5 min read
By: RedLegg's Cyber Threat Intelligence Team
About:
RedLegg will occasionally communicate vulnerabilities released outside the usual release schedule to provide additional value to our customers. These emergency bulletins describe vulnerabilities or threats we classify as the highest severity level and warrant out-of-band emergency patching or mitigation action.
VULNERABILITIES
Stored Cross-Site Scripting (XSS) in Ivanti Endpoint Manager (EPM)
CVSS Score: 9.6 (Critical)
Identifier: CVE-2025-10573
Exploit or Proof of Concept (PoC): None at this time
Update:
Ivanti has released security updates that address CVE-2025-10573. Administrators must update to EPM 2024 SU4 SR1 or later.
Official Ivanti advisory with patch details:
Description:
CVE-2025-10573 is caused by improper neutralization of user input within the Ivanti EPM web interface (CWE-79: Improper Neutralization of Input During Web Page Generation). An unauthenticated attacker can submit crafted registration or data-submission payloads that inject JavaScript into stored fields rendered on the administrator dashboard. When an admin opens the compromised page, the attacker-supplied script executes with full administrative context.
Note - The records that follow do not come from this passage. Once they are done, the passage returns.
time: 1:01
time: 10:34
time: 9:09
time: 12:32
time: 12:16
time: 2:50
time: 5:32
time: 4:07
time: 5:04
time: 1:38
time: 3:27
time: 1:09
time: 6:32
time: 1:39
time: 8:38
Mitigation Recommendation:
Patch Ivanti EPM immediately to version 2024 SU4 SR1 or later as provided in the advisory above.
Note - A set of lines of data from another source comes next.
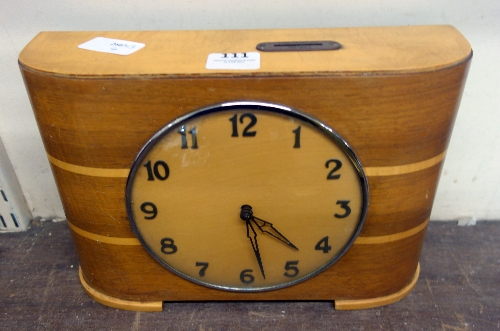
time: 4:28
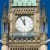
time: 11:55
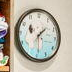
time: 1:29
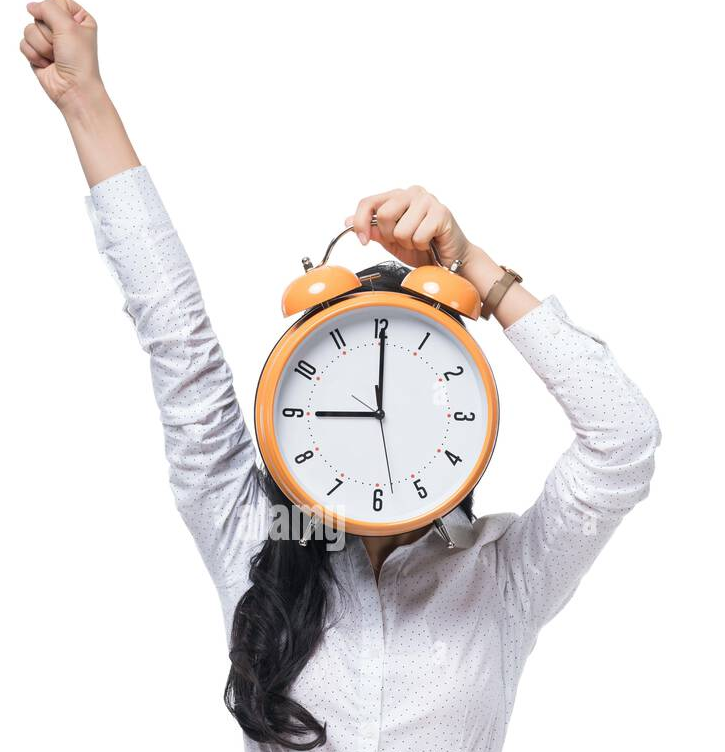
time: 9:00
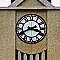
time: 3:40
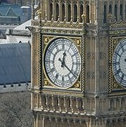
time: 12:21
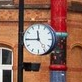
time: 11:44
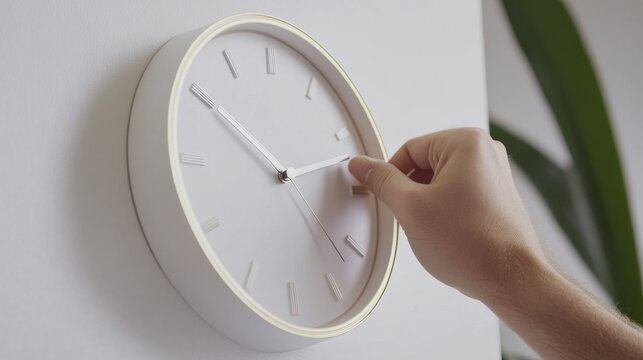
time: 10:12
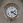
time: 2:21
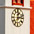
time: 12:12
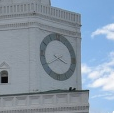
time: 3:40
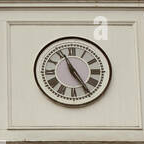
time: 4:56
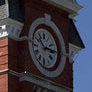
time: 10:14
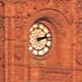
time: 2:12
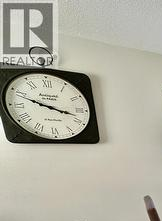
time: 3:48
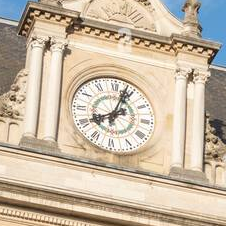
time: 8:03
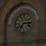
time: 7:15
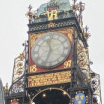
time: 11:33
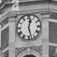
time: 12:27
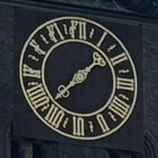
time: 1:38
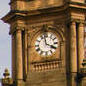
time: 3:58
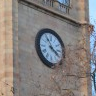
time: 3:54
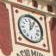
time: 12:05
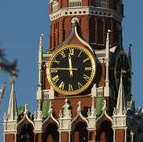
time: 11:45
Restrict access to the EPM web console to trusted administrative networks only.
Enforce MFA and review administrator account permissions; reduce the number of high-privilege accounts.
Review recent endpoint registrations, user-submitted fields, and any unexpected entries that may contain script-like or suspicious payloads.
Inspect administrator activity logs for anomalies, especially unexpected configuration changes or logins following dashboard interactions.